Medicare Compliance & Reimbursement

Audits:

RACs Corrected Over $92 Million in Improper Payments Last Year

The good news? Almost $17 million of that went back to doctors who had been underpaid.

You may not be in the sights of your local recovery audit contractor (RAC), but that doesn't mean the RACs aren't hard at work. A new CMS report reveals the results of RACs nationwide, and the numbers are surprising. During fiscal year 2010 (the first year when RACs began actively identifying and correcting improper payments under the National Recovery Audit program), RACs collected $75 million from practices that were overpaid by their Medicare contractors.

On the plus side, RACs do appear to be returning money to practices that were underpaid. During 2010, RACs returned $16.9 million to practices. All told, they found $92.3 million in incorrect Medicare payments during fiscal year 2010 (which spans from Oct. 1, 2009 through Sept. 30, 2010), according to the FY 2010 Report to Congress: Implementation of Recovery Auditing at CMS document that was released last week.

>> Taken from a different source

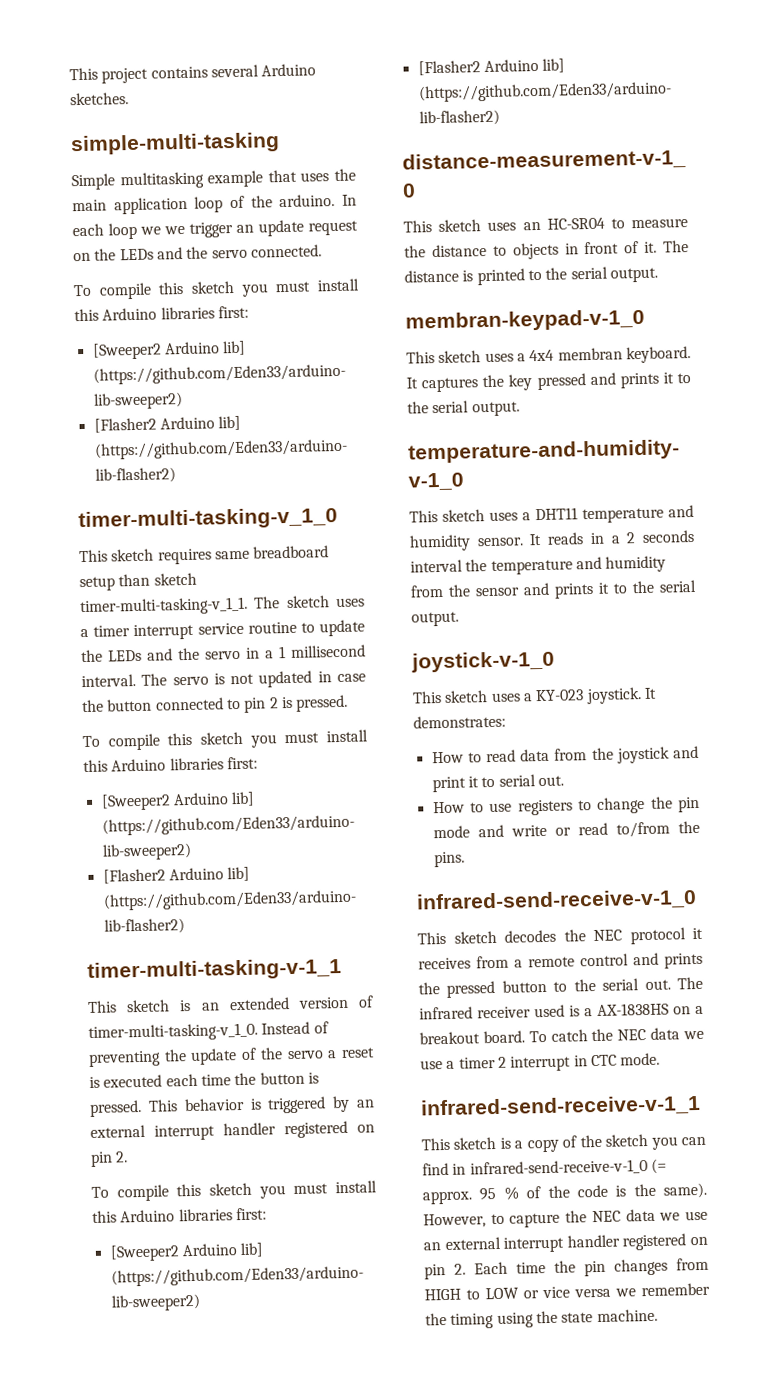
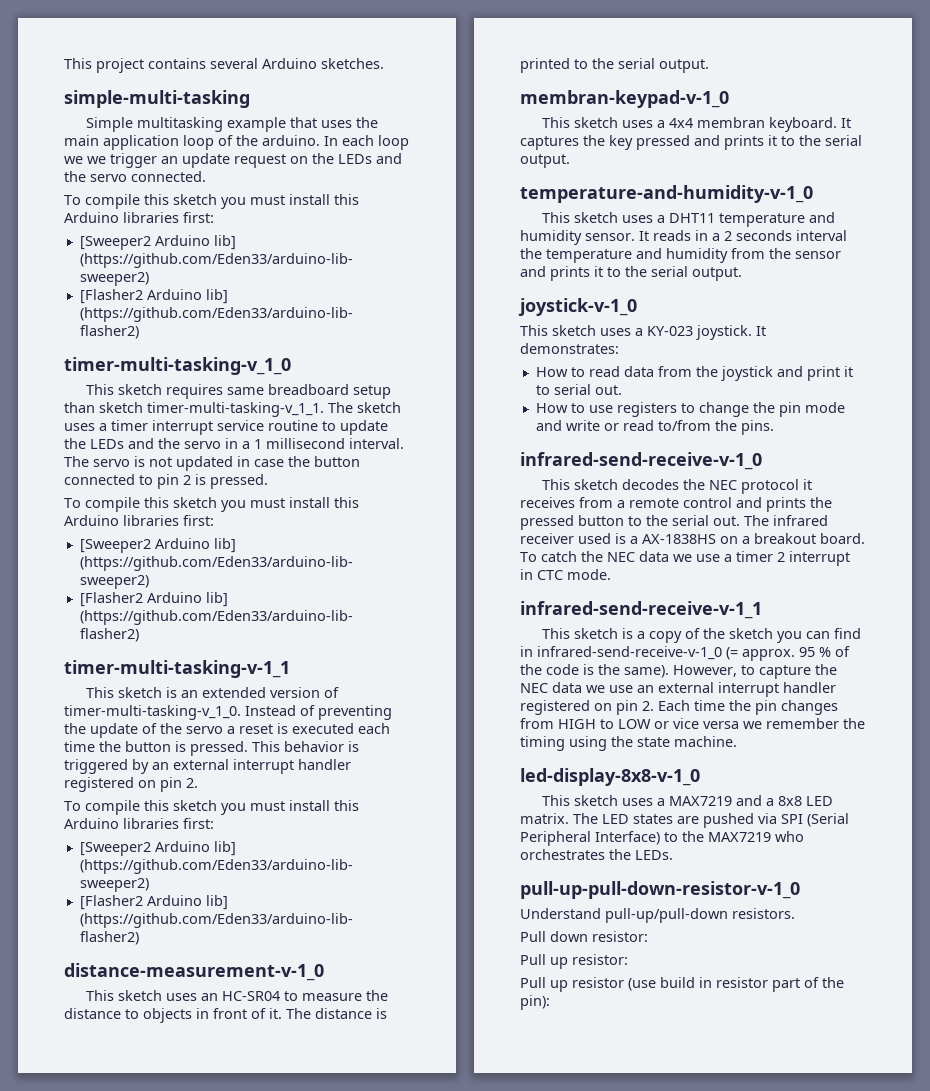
(658, 1315) none -> [520,768,700,786] [542,795,834,806] [520,813,849,828] [520,831,804,846] [520,849,673,860] [520,881,800,899] [520,908,795,923] [520,931,648,942] [520,954,628,969] [520,977,844,992] [520,995,550,1010] // led-display-8x8-v-1_0 // This sketch uses a MAX7219 and a 8x8 LED matrix. The LED states are pushed via SPI (Serial Peripheral Interface) to the MAX7219 who orchestrates the LEDs. // pull-up-pull-down-resistor-v-1_0 // Understand pull-up/pull-down resistors. // Pull down resistor: // Pull up resistor: // Pull up resistor (use build in resistor part of the pin):

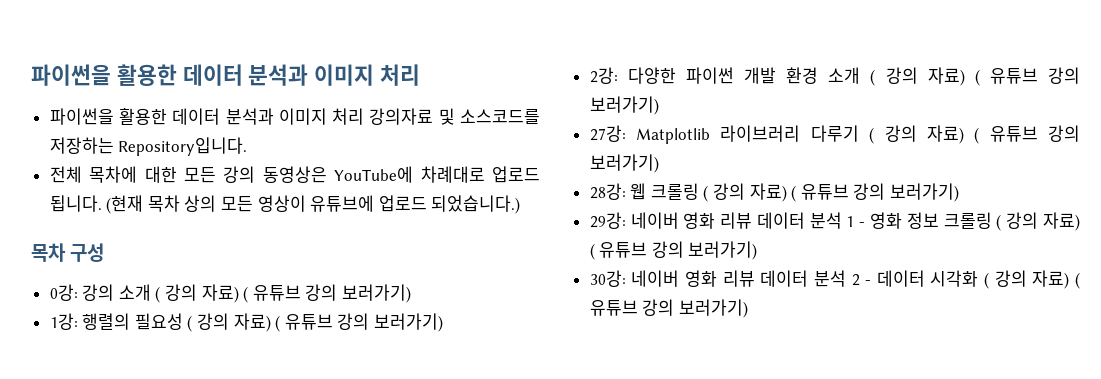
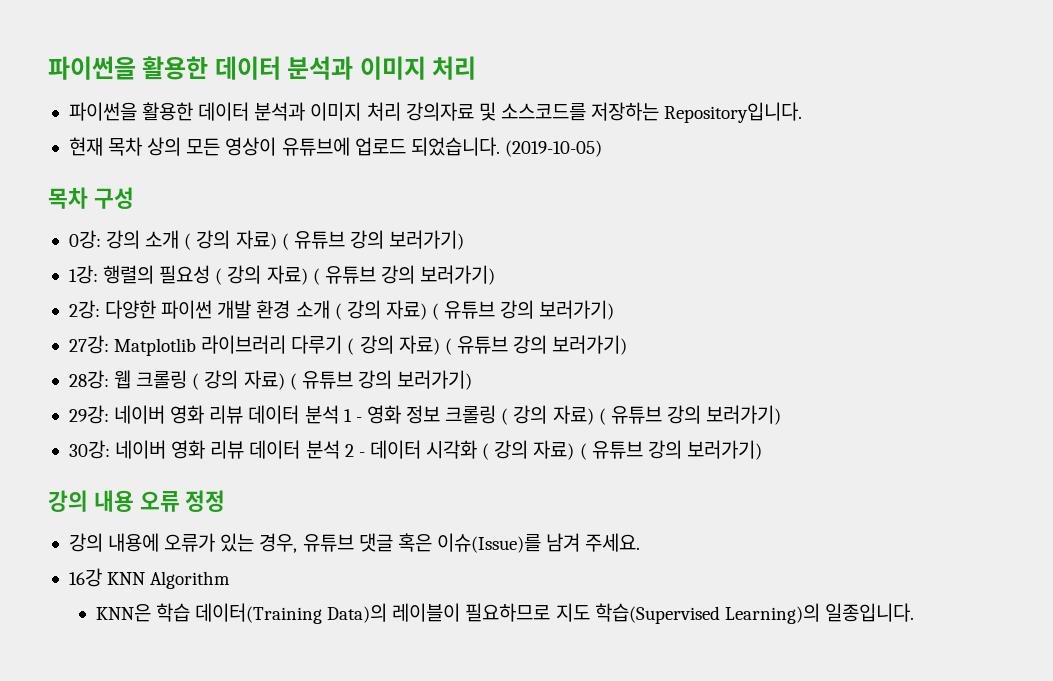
[49,166,540,183] [49,195,144,214] 전체 목차에 대한 모든 강의 동영상은 YouTube에 차례대로 업로드 됩니다. (현재 -> [68,137,103,156] 현재
[431,195,521,214] 되었습니다.) -> [410,137,602,157] 되었습니다. (2019-10-05)
(748, 308) none -> [48,490,226,512] [68,533,641,553] [68,568,231,589] [95,603,914,624] // 강의 내용 오류 정정 // 강의 내용에 오류가 있는 경우, 유튜브 댓글 혹은 이슈(Issue)를 남겨 주세요. // 16강 KNN Algorithm // KNN은 학습 데이터(Training Data)의 레이블이 필요하므로 지도 학습(Supervised Learning)의 일종입니다.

Clarification: Many practices dubbed RACs "bounty hunters" because they are paid on a contingency fee basis, which means that they get a percentage of the improper payments that they identify. However, it's important to point out that the RACs collect a contingency fee on money reimbursed to practices as well, the Report to Congress notes. Therefore, RACs should financially be just as motivated to identify underpayments to you as they are to finding overpayments.

Check These Areas Where the RACs Identified Issues

According to the report, the RACs found particular problems that they classified as "top identified issues resulting in overpayments." Keep an eye on these situations at your practice so you know you're reporting them correctly as the RACs are watching:

  • Ventilator support of 96 or more hours: The report notes that ventilation hours begin with the patient intubation and continue until the endotracheal tube is removed, the patient is discharged/transferred, or the ventilation is discontinued. However, the Region A RAC found that providers are "improperly adding the number of ventilator hours, resulting in higher reimbursement."
  • Incorrect diagnosis coding for operations: The Region B RAC found errors occurring when providers billed principal and secondary diagnoses that were unrelated to the procedure codes for inpatient claims.
  • Durable medical equipment (DME) provided during an inpatient stay: If a patient is covered under an inpatient stay the DME is not separately payable, but some suppliers inappropriately collect separate payments for these devices.